In 1952, acrylic material was born with the description of wool-like texture. A year later, a synthetic, wrinkle-free synthetic fabric called polyester was produced. Most notably, in 1959, DuPont announced an improved version of nylon – spandex. Spandex, also known as lycra, is the best stretchable material. In the same year, the first leggings made of spandex material appeared on the market. Not too thin and easy to tear like socks. Leggings have perfect elasticity and structure fit for all shapes. This has made leggings an indispensable item for women throughout the 1970s.

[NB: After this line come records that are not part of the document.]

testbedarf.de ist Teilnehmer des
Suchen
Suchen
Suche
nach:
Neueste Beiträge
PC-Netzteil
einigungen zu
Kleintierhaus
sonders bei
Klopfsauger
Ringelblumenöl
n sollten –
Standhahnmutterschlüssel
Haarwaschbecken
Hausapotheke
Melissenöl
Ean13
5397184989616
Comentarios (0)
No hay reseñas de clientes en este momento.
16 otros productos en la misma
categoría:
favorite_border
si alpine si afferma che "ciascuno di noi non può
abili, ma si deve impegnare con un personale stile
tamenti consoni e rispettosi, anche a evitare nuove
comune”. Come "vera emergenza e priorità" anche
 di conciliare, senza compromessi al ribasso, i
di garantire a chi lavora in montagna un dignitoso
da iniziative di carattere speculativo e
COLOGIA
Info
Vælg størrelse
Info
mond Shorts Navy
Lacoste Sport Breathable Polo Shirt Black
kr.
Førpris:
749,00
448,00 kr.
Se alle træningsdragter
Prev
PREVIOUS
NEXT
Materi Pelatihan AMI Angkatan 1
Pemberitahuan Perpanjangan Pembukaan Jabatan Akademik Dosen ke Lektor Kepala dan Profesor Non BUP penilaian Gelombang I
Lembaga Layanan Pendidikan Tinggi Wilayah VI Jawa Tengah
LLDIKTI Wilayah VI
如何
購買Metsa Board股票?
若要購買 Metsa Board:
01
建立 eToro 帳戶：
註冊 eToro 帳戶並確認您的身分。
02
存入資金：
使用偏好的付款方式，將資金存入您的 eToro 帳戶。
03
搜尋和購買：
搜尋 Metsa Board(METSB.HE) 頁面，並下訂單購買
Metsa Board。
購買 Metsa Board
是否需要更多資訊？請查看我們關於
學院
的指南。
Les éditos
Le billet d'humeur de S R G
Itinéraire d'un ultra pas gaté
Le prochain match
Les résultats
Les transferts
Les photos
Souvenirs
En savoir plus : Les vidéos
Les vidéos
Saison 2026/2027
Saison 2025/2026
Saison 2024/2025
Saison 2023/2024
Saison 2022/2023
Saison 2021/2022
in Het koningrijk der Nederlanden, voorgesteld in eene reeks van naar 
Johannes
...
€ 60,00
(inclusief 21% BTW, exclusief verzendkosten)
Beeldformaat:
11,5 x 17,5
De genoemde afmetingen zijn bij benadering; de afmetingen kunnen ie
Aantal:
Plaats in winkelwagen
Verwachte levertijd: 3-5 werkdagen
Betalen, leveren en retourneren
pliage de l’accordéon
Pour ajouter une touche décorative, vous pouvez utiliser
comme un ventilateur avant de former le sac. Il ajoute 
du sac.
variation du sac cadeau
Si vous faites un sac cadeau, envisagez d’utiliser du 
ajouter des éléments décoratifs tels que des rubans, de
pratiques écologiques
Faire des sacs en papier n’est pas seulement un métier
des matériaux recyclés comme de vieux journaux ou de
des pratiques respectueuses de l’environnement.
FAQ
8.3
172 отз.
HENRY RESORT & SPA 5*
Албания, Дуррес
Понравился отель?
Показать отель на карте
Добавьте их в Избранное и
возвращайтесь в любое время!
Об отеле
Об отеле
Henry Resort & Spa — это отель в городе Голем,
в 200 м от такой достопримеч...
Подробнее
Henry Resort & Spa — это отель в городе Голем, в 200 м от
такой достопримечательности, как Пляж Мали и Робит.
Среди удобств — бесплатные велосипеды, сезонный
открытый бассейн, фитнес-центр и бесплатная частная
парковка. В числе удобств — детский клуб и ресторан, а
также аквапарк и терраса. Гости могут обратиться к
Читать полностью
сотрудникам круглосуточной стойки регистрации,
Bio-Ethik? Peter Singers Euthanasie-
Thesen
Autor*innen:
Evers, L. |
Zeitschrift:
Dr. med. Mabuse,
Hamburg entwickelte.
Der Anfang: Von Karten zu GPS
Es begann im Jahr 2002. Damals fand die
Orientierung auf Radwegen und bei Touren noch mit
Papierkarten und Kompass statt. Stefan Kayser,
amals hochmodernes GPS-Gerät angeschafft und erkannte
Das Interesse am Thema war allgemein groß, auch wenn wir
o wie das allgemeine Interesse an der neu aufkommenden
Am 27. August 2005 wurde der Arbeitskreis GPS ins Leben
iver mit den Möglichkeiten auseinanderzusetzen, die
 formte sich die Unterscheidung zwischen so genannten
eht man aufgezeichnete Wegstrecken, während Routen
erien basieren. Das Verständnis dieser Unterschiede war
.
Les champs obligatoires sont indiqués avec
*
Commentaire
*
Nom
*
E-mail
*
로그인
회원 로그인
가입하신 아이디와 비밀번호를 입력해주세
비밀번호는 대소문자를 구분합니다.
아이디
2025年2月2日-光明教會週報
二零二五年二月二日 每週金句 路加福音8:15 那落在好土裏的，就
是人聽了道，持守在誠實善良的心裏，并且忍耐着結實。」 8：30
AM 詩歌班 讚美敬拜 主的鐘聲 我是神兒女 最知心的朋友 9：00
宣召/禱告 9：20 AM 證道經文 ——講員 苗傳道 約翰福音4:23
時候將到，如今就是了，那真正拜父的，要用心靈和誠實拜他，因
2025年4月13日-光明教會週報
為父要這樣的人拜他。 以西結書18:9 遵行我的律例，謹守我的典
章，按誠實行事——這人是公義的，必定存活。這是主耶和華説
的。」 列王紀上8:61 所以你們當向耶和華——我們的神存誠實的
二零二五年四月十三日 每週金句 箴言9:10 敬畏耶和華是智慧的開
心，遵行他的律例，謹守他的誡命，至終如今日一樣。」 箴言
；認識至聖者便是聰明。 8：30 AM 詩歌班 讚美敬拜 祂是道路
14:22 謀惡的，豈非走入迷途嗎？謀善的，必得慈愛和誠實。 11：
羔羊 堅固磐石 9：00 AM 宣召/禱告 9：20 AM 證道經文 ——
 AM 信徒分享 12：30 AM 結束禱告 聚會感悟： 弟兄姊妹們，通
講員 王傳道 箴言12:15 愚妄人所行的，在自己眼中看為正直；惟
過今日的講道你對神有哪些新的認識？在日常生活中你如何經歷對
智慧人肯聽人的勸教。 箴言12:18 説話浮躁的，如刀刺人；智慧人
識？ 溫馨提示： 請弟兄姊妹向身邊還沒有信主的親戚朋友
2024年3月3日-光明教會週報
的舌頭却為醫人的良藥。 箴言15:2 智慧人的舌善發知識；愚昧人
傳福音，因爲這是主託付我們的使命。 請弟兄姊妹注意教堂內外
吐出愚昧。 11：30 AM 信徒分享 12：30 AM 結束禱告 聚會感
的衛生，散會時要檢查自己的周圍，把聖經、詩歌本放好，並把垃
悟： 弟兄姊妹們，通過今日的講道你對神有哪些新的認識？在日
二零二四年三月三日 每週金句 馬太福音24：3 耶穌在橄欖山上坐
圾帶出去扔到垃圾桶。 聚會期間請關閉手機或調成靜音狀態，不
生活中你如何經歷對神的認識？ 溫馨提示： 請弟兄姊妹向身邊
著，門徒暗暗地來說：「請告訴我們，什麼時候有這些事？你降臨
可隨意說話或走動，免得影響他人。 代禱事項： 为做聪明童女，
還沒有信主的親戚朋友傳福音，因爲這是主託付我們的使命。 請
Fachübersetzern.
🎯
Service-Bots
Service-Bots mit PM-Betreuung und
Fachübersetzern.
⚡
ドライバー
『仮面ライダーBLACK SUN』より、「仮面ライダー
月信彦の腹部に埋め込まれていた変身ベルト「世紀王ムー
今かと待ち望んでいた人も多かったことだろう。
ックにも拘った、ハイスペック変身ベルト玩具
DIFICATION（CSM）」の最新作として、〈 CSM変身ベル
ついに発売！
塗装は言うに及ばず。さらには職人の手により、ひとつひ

They were originally worn primarily by groups of people doing aerobics and yoga. Nowadays, women wear leggings as a fashion item. Leggings can be combined with mini skirt legs. You can also combine leggings with short dresses to create a youthful and dynamic look.
People do not use pure spandex to create fabric. They blend spandex with other man-made fibers to overcome their disadvantages. It can be said that this invention opened a new philosophy for the fashion industry, especially sportswear. In the 1950s, we saw the coverage of man-made fabrics in our lives, from underwear, swimsuits, sportswear to toothbrushes and luggage.
Artificial fiber is a revolutionary invention of the Americans. The sportswear gradually became American style. Interestingly, French fashion houses such as Jean Patou or Coco Chanel have been designing sportswear since the 1920s. However, they are not their mainstream designs, but belong to high-end products for customers.
The US sportswear format, meanwhile, is a mass-produced, affordable garment. Perhaps the French also acknowledge that. Evidence is that in 1955, Coco Chanel, Jean Patou and Christian Dior all applied artificial fibers to fashion shows in Paris.